Street View provides virtual tour

The Street View feature for institutes of higher education is aimed at prospective students, nostalgic alumni and current students who want to become more familiar with their campuses, according to a post on the official Google blog. The virtual campus tour could help prospective students tour various campuses without physically conducting college visits, which can often be expensive and time consuming, The Los Angeles Times wrote.

The initiative, however, is unlikely to be widely used and cannot truly stand in for an in-person visit and tour, students interviewed by The Dartmouth said.

"No virtual tour will ever replace actually visiting campus," tour guide Alex Wolf '14 said.

Visitors to the College often remember their campus tours as key elements of understanding and experiencing the school, he said.

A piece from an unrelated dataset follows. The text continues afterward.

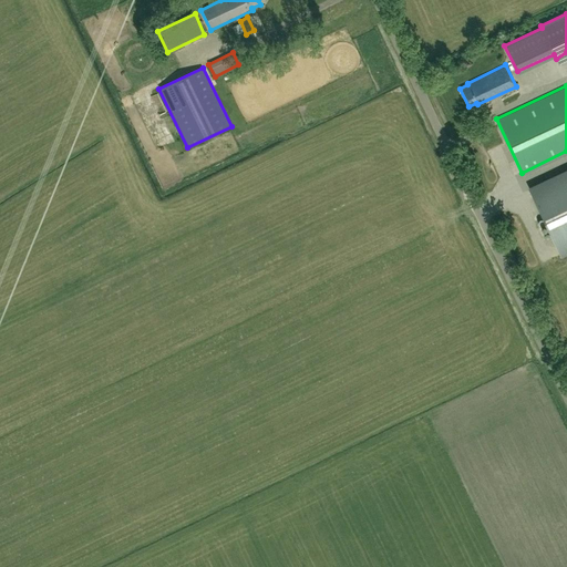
[(566,172),(529,189),(560,255),(566,251),(566,172)]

Another campus tour guide, Lukas Ruiz '12, emphasized the importance of personal, dynamic tours for the information they provide. Students often take the opportunity to ask questions about social and academic aspects of college life and to hear individual students' stories.

While prospective students may find the ability to travel campus via Google Street View appealing, the feature may be more useful for freshmen on campus who may need help identifying buildings and finding their classes, he said.

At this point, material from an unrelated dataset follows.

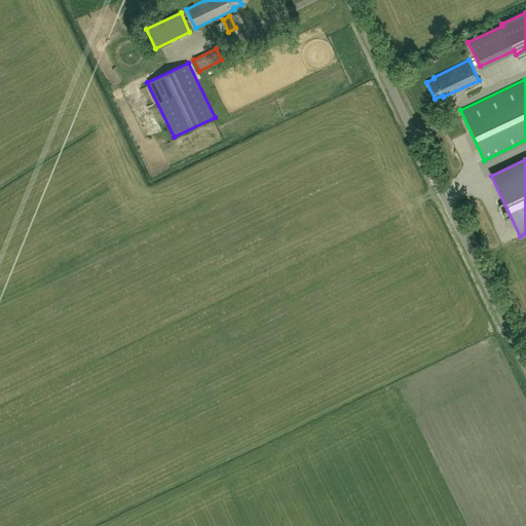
All buildings are outlined.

In addition, many colleges already have virtual campus tours on their admissions websites, but few students seem to use them to replace real campus tours, tour guide Michael Zhu '14 said. A new way to virtually view campus is unlikely to significantly affect prospective students, he said.

Nonetheless, prospective students lacking the funds to visit Dartmouth or living too far away to reasonably attend a campus tour can use the Google feature to provide another lens however limited through which to view the Dartmouth campus, Ruiz said.

Milton Fung '13, an international student from Hong Kong, said he does not think he would have used Street View as a prospective student, given that he did not utilize the virtual tour on the College's website. Instead, he said he relied on conversations with Dartmouth students and admission representatives to make the decision to come to Hanover.

In addition to Dartmouth, schools from the United States, Canada, Denmark, Great Britain, Italy, Japan, Ireland, the Netherlands and Taiwan are partnering with Google to publish Street View to provide imagery of their campuses.

The publicity surrounding the new feature has appealed predominantly to the students who tried to follow the tricycle on its trip around campus and situate themselves within the photo frames when it first came to document the terrain, Emma Routhier '12 said.

Because Street View updates pictures only every few months or years, the faces captured by the Google tricycle, although blurred, will remain on Google's site until the images are updated.